What the task requires :: From the entries below, return exactly the lines beginning at the one that contains "exclusives landing on PC platform, this will" and ending at the one that contains "for roles in", both of them included, and only those lines.

Excerpted records ::
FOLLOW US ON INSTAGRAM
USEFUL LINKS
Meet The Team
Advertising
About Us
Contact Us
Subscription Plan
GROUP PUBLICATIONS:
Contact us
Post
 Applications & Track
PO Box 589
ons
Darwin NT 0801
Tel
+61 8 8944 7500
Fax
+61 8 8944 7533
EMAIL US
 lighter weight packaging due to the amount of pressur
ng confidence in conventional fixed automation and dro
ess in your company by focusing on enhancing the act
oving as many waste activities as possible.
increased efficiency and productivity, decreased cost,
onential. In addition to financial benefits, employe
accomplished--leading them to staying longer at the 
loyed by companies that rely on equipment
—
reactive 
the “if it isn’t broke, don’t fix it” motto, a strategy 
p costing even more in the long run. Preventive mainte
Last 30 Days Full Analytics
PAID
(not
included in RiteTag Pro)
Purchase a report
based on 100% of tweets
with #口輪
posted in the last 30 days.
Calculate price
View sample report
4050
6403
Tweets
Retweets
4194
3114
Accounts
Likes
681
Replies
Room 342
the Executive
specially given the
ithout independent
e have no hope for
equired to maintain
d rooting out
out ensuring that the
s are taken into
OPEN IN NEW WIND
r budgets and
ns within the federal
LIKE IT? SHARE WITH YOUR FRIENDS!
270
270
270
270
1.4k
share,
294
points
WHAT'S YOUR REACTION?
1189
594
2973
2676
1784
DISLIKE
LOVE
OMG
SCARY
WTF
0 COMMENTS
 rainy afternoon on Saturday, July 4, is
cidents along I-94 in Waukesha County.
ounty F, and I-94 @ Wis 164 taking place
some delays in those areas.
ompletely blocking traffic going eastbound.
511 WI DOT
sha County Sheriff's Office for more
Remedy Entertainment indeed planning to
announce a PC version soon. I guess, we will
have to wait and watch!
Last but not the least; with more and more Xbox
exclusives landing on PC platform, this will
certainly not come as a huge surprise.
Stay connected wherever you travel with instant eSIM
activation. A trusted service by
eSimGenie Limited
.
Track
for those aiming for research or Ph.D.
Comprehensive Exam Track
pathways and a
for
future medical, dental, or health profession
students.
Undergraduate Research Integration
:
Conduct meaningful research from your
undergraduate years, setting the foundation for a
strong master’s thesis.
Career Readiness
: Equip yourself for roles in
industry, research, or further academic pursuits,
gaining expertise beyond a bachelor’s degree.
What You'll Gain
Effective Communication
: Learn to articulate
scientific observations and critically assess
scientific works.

Result of the exercise ::
exclusives landing on PC platform, this will
certainly not come as a huge surprise.
Stay connected wherever you travel with instant eSIM
activation. A trusted service by
eSimGenie Limited
.
Track
for those aiming for research or Ph.D.
Comprehensive Exam Track
pathways and a
for
future medical, dental, or health profession
students.
Undergraduate Research Integration
:
Conduct meaningful research from your
undergraduate years, setting the foundation for a
strong master’s thesis.
Career Readiness
: Equip yourself for roles in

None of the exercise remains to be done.